All eyes were on the US central bank at the beginning of the month, with investors hoping that inflation data (CPI and PPI) would bring some relief. But that was forgetting the perfidy of the economic statistics. Although they were generally in line with expectations, for the moment they have done absolutely nothing to move the lines. Inflation is slowing down, but it is still well above the Fed's target and, most importantly, it is moving within the different components. A year ago, with the crisis in Ukraine, energy was the main driver of inflation. Then came services, wages and now food.

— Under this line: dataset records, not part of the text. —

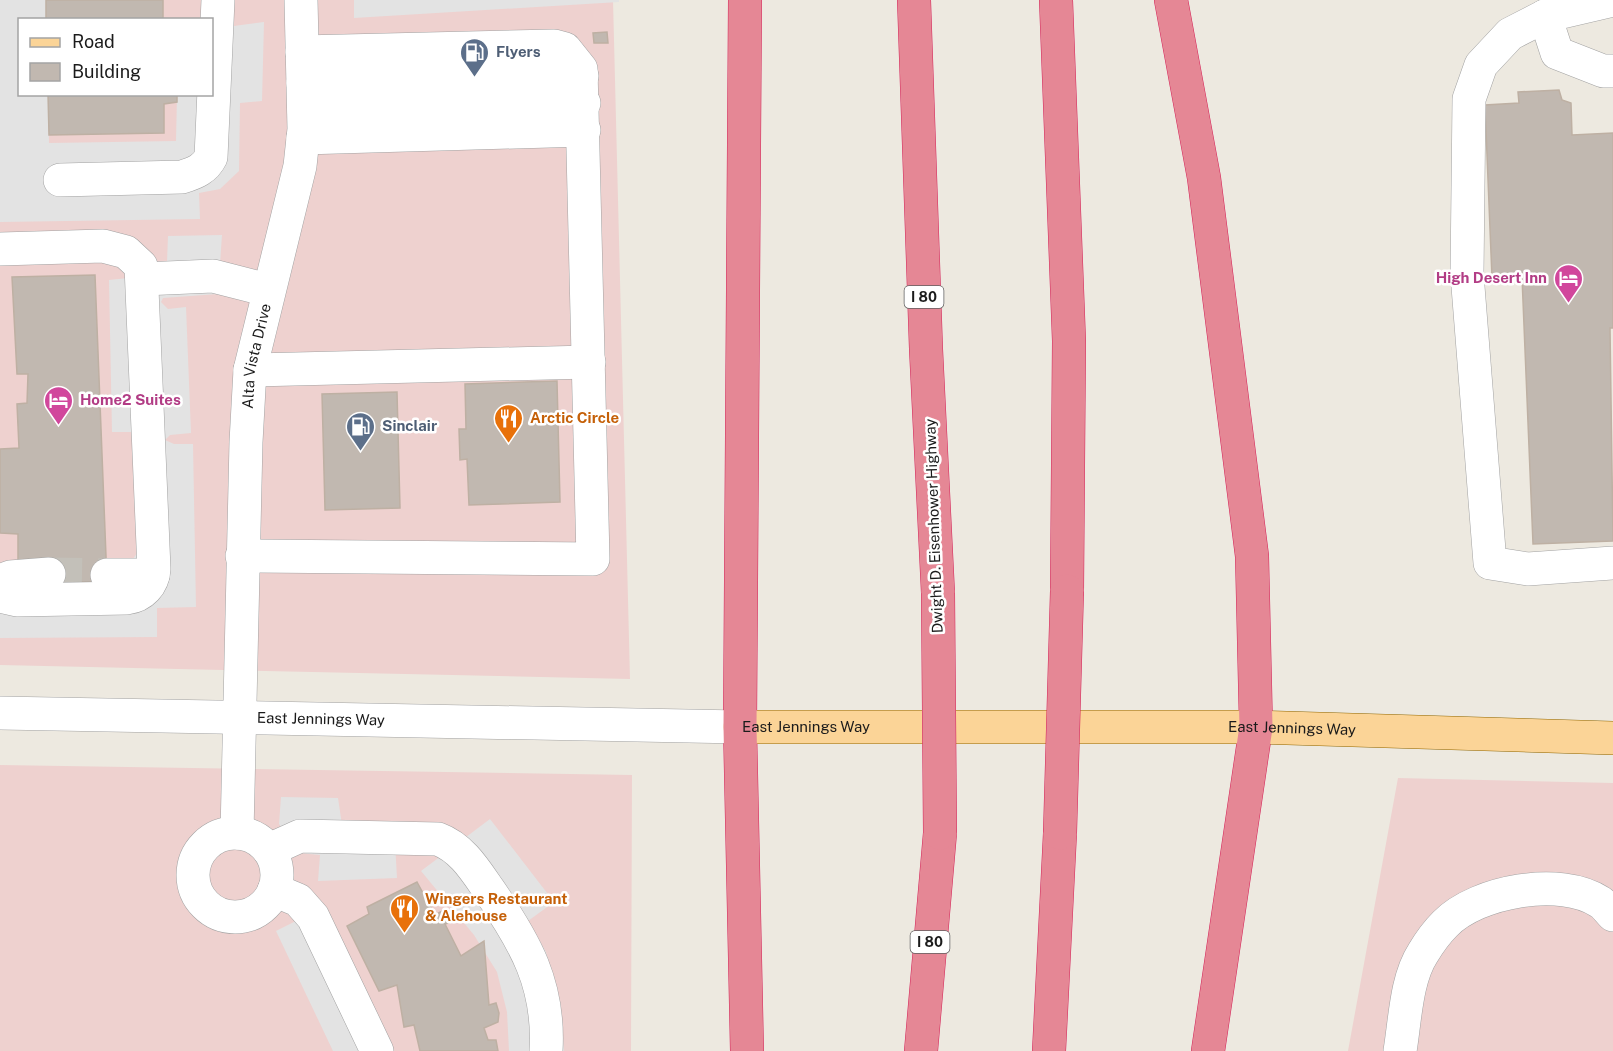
<svg xmlns="http://www.w3.org/2000/svg" width="1613" height="1051" viewBox="0 0 1613 1051" font-family="'Public Sans',sans-serif">
  <rect width="100%" height="100%" fill="#ede9e0"/>
  <path fill="#eed1cf" fill-rule="evenodd" d="M0,0H613L630,679L0,665ZM20,20H212V94H20Z
    M0,765L632,775L631,1051H0Z
    M1398,778L1613,783V1051H1348Z"/>
  <path fill="#e3e3e3" d="M0,0H46V19L20,20V94L48,95L49,143L176,141L177,95L212,94V29L264,22L262,101L240,103L239,171L220,189L199,193L200,219L0,222Z
    M354,0H619V2L354,18Z
    M222,235L218,294L163,298L161,302L168,309L186,307L191,433L170,435L165,440L174,444H193L196,607L157,608V637L0,638V592L114,588L137,553L132,432H112L109,280L128,278L167,262L168,236Z
    M281,797L338,798L342,825H394L397,878L318,881L320,855L299,853L279,824Z
    M490,819L554,902L528,921L546,952L562,1021L564,1051H509L507,1012L497,972L474,935L421,871Z
    M298,920L361,1051H333L276,931Z"/>
  <path fill="#c1b8b0" stroke="#beb0a3" stroke-width="1.5" d="M46,0H163V20H46Z
    M607,32L608,43H594L593,33Z
    M1559,90L1562,100L1571,103L1572,135L1613,133V328H1610L1613,541L1533,544L1522,277L1492,278L1485,105L1519,103L1518,92Z
    M48,94H177V102L164,104V133L49,135Z
    M95,275L107,582H49L18,561V534L0,533V449L19,448L17,404L27,403L28,374H17L12,277Z
    M557,381L560,502L469,505L467,459L460,460L459,429H466L465,384Z
    M397,392L400,508L325,510L322,394Z
    M417,882L435,915L444,910L451,922L445,924L461,956L484,941L489,1005L496,1003L499,1013L498,1022L484,1028L488,1040H496L498,1051H420L414,1025L404,1027L397,985L379,991L347,926L369,914L367,907Z"/>
  <g fill="none" stroke-linecap="round" stroke-linejoin="round">
    <path stroke="#c3c0b9" stroke-width="33" stroke-dasharray="33 16" stroke-linecap="butt" d="M49,574L107,575"/>
    <defs>
      <g id="minor">
        <path d="M1613,0L1545,16L1557,53L1603,71H1613"/>
        <path d="M1545,16L1510,34L1481,65L1469,99L1467,274L1490,563L1528,569L1613,563"/>
        <path d="M303,83L582,76"/>
        <path d="M304,110L584,103"/>
        <path d="M303,138L584,130"/>
        <path d="M60,180L182,177C195,173 205,169 211,157L218,0"/>
        <path d="M0,249L103,246L126,252L141,266L154,569C153,585 142,596 127,598L17,600L0,596"/>
        <path d="M143,279L213,276L268,290"/>
        <path d="M250,370L589,362"/>
        <path d="M242,556L593,559L581,69L565,49L554,46L302,52"/>
        <path d="M107,575H153"/>
        <path d="M0,581L10,577L49,574"/>
        <path id="s1" d="M0,713L740,727"/>
        <circle cx="235" cy="875" r="42"/>
        <path id="s2" d="M237,833L246,442L250,370L300,166L304,129L301,0"/>
        <path d="M269,850L300,836L438,839C462,848 475,870 489,890C525,942 550,985 546,1051"/>
        <path d="M274,890L298,900L313,917L377,1051"/>
        <path d="M1400,1051C1405,1021 1406,979 1423,953C1429,943 1437,932 1445,924C1477,891 1561,876 1600,902C1605,905 1609,911 1613,915"/>
      </g>
      <g id="major">
        <path id="s3" d="M740,727H1256L1613,738"/>
      </g>
      <path id="highway" d="M745,0L740,727L747,1051
        M914,0L926,349L938,593
        M1056,0L1069,341L1067,591
        M1171,0L1204,178L1252,556L1256,727L1208,1051
        M921,1051L940,833
        M1049,1051L1060,833"/>
    </defs>
    <use href="#minor" stroke="#a2a2a2" stroke-width="34"/>
    <use href="#major" stroke="#916701" stroke-width="34"/>
    <use href="#highway" stroke="#d42459" stroke-width="34"/>
    <use href="#minor" stroke="#fff" stroke-width="33"/>
    <use href="#major" stroke="#fbd497" stroke-width="33"/>
    <use href="#highway" stroke="#e58795" stroke-width="33"/>
    <defs>
      <path id="highway-bridge" d="M938,593L940,833
        M1060,833L1067,591"/>
    </defs>
    <use href="#highway-bridge" stroke="#d42459" stroke-width="34" stroke-linecap="butt"/>
    <use href="#highway-bridge" stroke="#e58795" stroke-width="33"/>
  </g>
  <defs>
    <symbol id="fuel-pin" viewBox="-11 -11 22 30"><path d="M0 17L-7.5 6A9.5 9.5 0 1 1 7.5 6Z" fill="#5c6f8a" stroke="#fff"/><path d="M-5.5-6h7V0h2V4h1.3V-2.5L3-4.5l.8-.8L6-3V5H2.5V1h-1V6h-7ZM-4.2-4.7v3.2H.2V-4.7Z" fill="#fff"/></symbol>
    <symbol id="hotel-pin" viewBox="-11 -11 22 30"><path d="M0 17L-7.5 6A9.5 9.5 0 1 1 7.5 6Z" fill="#d1479c" stroke="#fff"/><path d="M-6-4.5h1.5V1H6V5H4.5V3h-9V5H-6ZM-4 0a1.8 1.8 0 1 1 3.6 0ZM.5 0V-2.5h3Q6-2.5 6 0Z" fill="#fff"/></symbol>
    <symbol id="restaurant-pin" viewBox="-11 -11 22 30"><path d="M0 17L-7.5 6A9.5 9.5 0 1 1 7.5 6Z" fill="#e8710a" stroke="#fff"/><path d="M-5-6h1v4h1v-4h1v4h1v-4h1v5L-1.5 .5V6h-2V.5L-5-1ZM5-6V6H3V1.5H1.5Q1.5-4 5-6Z" fill="#fff"/></symbol>
  </defs>
  <g fill-rule="evenodd">
    <use href="#fuel-pin" x="458" y="36" width="33" height="45"/>
    <use href="#hotel-pin" x="1552" y="262" width="33" height="45"/>
    <use href="#hotel-pin" x="42" y="384" width="33" height="45"/>
    <use href="#restaurant-pin" x="492" y="402" width="33" height="45"/>
    <use href="#fuel-pin" x="344" y="410" width="33" height="45"/>
    <use href="#restaurant-pin" x="388" y="892" width="33" height="45"/>
  </g>
  <g text-anchor="middle" stroke-width="5" stroke-linejoin="round" paint-order="stroke">
    <g fill="#fff" stroke="#5f5f5f" stroke-width="1.5">
      <rect x="904.5" y="286" width="39" height="22" rx="4.5"/>
      <rect x="910.5" y="931" width="39" height="22" rx="4.5"/>
    </g>
    <g font-size="14" font-weight="bold" fill="#1b1b1b">
      <text x="924" y="302">I 80</text>
      <text x="930" y="947">I 80</text>
    </g>
    <g font-size="15" font-weight="bold" fill="#4e5e75" stroke="#fff" text-anchor="start">
      <text x="496" y="57">Flyers</text>
      <text x="382" y="431">Sinclair</text>
    </g>
    <g font-size="15" font-weight="bold" fill="#b23c85" stroke="#fff" text-anchor="end">
      <text x="1547" y="283">High Desert Inn</text>
      <text x="80" y="405" text-anchor="start">Home2 Suites</text>
    </g>
    <g font-size="15" fill="#1b1b1b" stroke="#fff">
      <text dy="5" stroke="none"><textPath href="#s2" startOffset="478">Alta Vista Drive</textPath></text>
      <text transform="translate(934 526) rotate(-92)" y="5">Dwight D. Eisenhower Highway</text>
      <text dy="5" stroke="none"><textPath href="#s1" startOffset="321">East Jennings Way</textPath></text>
      <text dy="5" stroke="none"><textPath href="#s3" startOffset="66">East Jennings Way</textPath></text>
      <text dy="5" stroke="none"><textPath href="#s3" startOffset="552">East Jennings Way</textPath></text>
    </g>
    <g font-size="15" font-weight="bold" fill="#c56008" stroke="#fff" text-anchor="start">
      <text x="530" y="423">Arctic Circle</text>
      <text x="425" y="904">Wingers Restaurant<tspan x="425" dy="17">&amp; Alehouse</tspan></text>
    </g>
  </g>
  <rect x="18" y="18" width="195" height="78" fill="#ffffff" stroke="#a4a4a4" stroke-width="1.5"/>
  <rect x="30" y="38" width="30" height="9" fill="#fbd497" stroke="#a4a4a4" stroke-width="1.5"/>
  <text x="72" y="48" font-size="18" fill="#1b1b1b">Road</text>
  <rect x="30" y="63" width="30" height="18" fill="#c1b8b0" stroke="#a4a4a4" stroke-width="1.5"/>
  <text x="72" y="78" font-size="18" fill="#1b1b1b">Building</text>
</svg>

Indeed, expectations about future monetary policy are running high. At the time of writing, the status quo is overwhelmingly in favor (88.6% according to the CME Fedwatch tool) while a rate cut this summer is still expected. Yet, according to a Goldman Sachs study, "the Fed has rarely followed a pause with [rate] cuts within six months when the labor market was tight." In plain English, the Fed could indeed pause for a few months before beginning a new round of rate hikes, especially if the labor market remains as buoyant as it is now.

Until the situation is resolved, the U.S. 10-year yield remains hopelessly within its horizontal consolidation channel of 3.31/3.64% bounds. This is where the parallel with black powder comes in. We will wait quietly for the direction of the exit before positioning ourselves via ETFs - or futures for the ambitious - and playing the explosive effect of channel exits.